WHAT THIS TASK INVOLVES. Determine the number of lines in the data that include the word "системы", and write only that number.

Stored data entries:
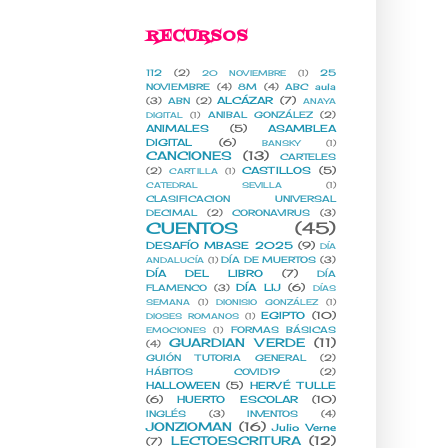
RECURSOS
112
(2)
25
20 NOVIEMBRE
(1)
NOVIEMBRE
(4)
8M
(4)
ABC aula
ALCÁZAR
(7)
(3)
ABN
(2)
ANAYA
ANIBAL GONZÁLEZ
(2)
DIGITAL
(1)
ANIMALES
(5)
ASAMBLEA
DIGITAL
(6)
BANSKY
(1)
CANCIONES
(13)
CARTELES
CASTILLOS
(5)
(2)
CARTILLA
(1)
CATEDRAL SEVILLA
(1)
CLASIFICACION UNIVERSAL
DECIMAL
(2)
CORONAVIRUS
(3)
CUENTOS
(45)
DESAFÍO MBASE 2025
(9)
DÍA
DÍA DE MUERTOS
(3)
ANDALUCÍA
(1)
DÍA DEL LIBRO
(7)
DÍA
DÍA LIJ
(6)
FLAMENCO
(3)
DÍAS
SEMANA
(1)
DIONISIO GONZÁLEZ
(1)
EGIPTO
(10)
DIOSES ROMANOS
(1)
FORMAS BÁSICAS
EMOCIONES
(1)
GUARDIAN VERDE
(11)
(4)
GUIÓN TUTORIA GENERAL
(2)
HÁBITOS COVID19
(2)
HALLOWEEN
(5)
HERVÉ TULLE
(6)
HUERTO ESCOLAR
(10)
INGLÉS
(3)
INVENTOS
(4)
JONZIOMAN
(16)
Julio Verne
LECTOESCRITURA
(12)
(7)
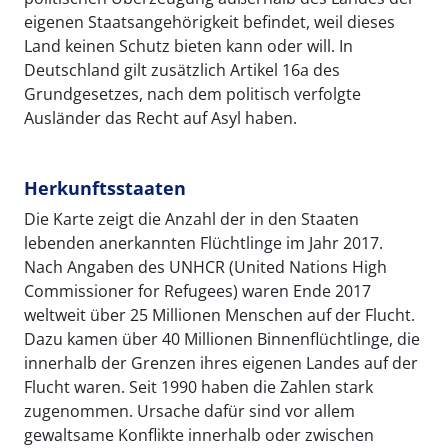
eigenen Staatsangehörigkeit befindet, weil dieses
Land keinen Schutz bieten kann oder will. In
Deutschland gilt zusätzlich Artikel 16a des
Grundgesetzes, nach dem politisch verfolgte
Ausländer das Recht auf Asyl haben.
Herkunftsstaaten
Die Karte zeigt die Anzahl der in den Staaten
lebenden anerkannten Flüchtlinge im Jahr 2017.
Nach Angaben des UNHCR (United Nations High
Commissioner for Refugees) waren Ende 2017
weltweit über 25 Millionen Menschen auf der Flucht.
Dazu kamen über 40 Millionen Binnenflüchtlinge, die
innerhalb der Grenzen ihres eigenen Landes auf der
Flucht waren. Seit 1990 haben die Zahlen stark
zugenommen. Ursache dafür sind vor allem
gewaltsame Konflikte innerhalb oder zwischen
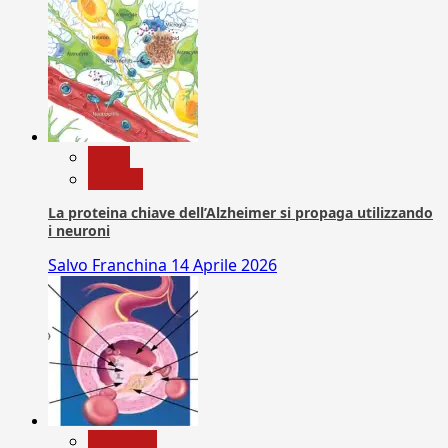
News
Ricerca
La proteina chiave dell’Alzheimer si propaga utilizzando
i neuroni
Salvo Franchina
14 Aprile 2026
Medicina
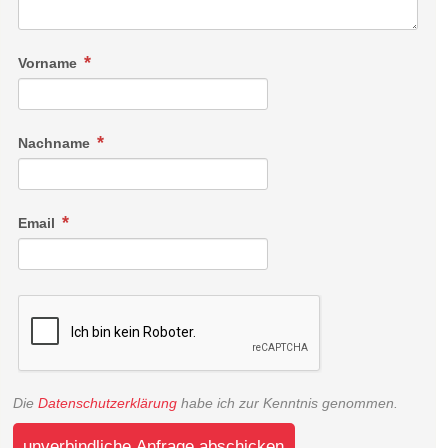
Vorname
Nachname
Email
Die
Datenschutzerklärung
habe ich zur Kenntnis genommen.
unverbindliche Anfrage abschicken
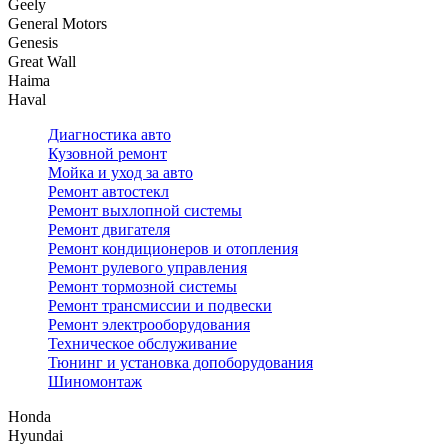
Geely
General Motors
Genesis
Great Wall
Haima
Haval
Диагностика авто
Кузовной ремонт
Мойка и уход за авто
Ремонт автостекл
Ремонт выхлопной системы
Ремонт двигателя
Ремонт кондиционеров и отопления
Ремонт рулевого управления
Ремонт тормозной системы
Ремонт трансмиссии и подвески
Ремонт электрооборудования
Техническое обслуживание
Тюнинг и установка допоборудования
Шиномонтаж
Honda
Hyundai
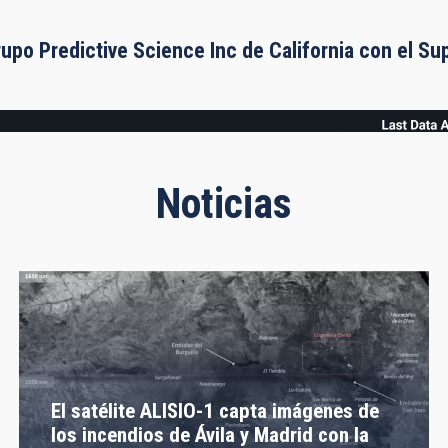
rupo Predictive Science Inc de California con el S
Noticias
El satélite ALISIO-1 capta imágenes de
los incendios de Ávila y Madrid con la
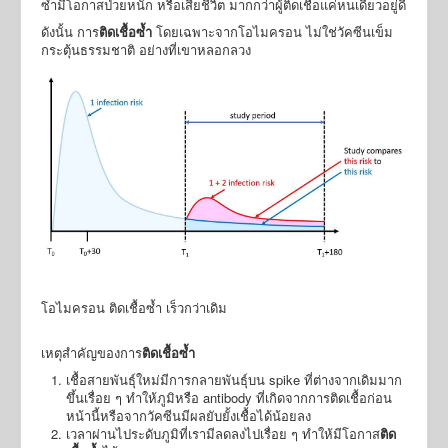
ซ้ำมีโอกาสป่วยหนัก หรือเสียชีวิต มากกว่าผู้ติดเชื้อแค่หนเดียวอยู่ดี
ดังนั้น การ
ติดเชื้อซ้ำ
โดยเฉพาะจากโอไมครอน ไม่ใช่วัคซีนเข็ม
กระตุ้นธรรมชาติ อย่างที่เขาหลอกลวง
โอไมครอน ติดเชื้อซ้ำ เร็วกว่าเดิม
เหตุสำคัญของการ
ติดเชื้อซ้ำ
เชื้อสายพันธุ์ใหม่มีการกลายพันธุ์บน spike ที่ต่างจากเดิมมาก
ขึ้นเรื่อย ๆ ทำให้ภูมิหรือ antibody ที่เกิดจากการติดเชื้อก่อน
หน้านี้หรือจากวัคซีนมีผลยับยั้งเชื้อได้น้อยลง
เวลาผ่านไประดับภูมิที่เรามีลดลงไปเรื่อย ๆ ทำให้มีโอกาส
ติด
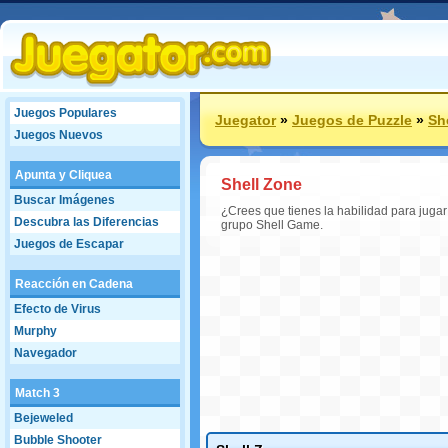
Juegos Populares
Juegator
»
Juegos de Puzzle
»
Sh
Juegos Nuevos
Apunta y Cliquea
Shell Zone
Buscar Imágenes
¿Crees que tienes la habilidad para jugar
Descubra las Diferencias
grupo Shell Game.
Juegos de Escapar
Reacción en Cadena
Efecto de Virus
Murphy
Navegador
Match 3
Bejeweled
Bubble Shooter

TASK RESPONSE. 2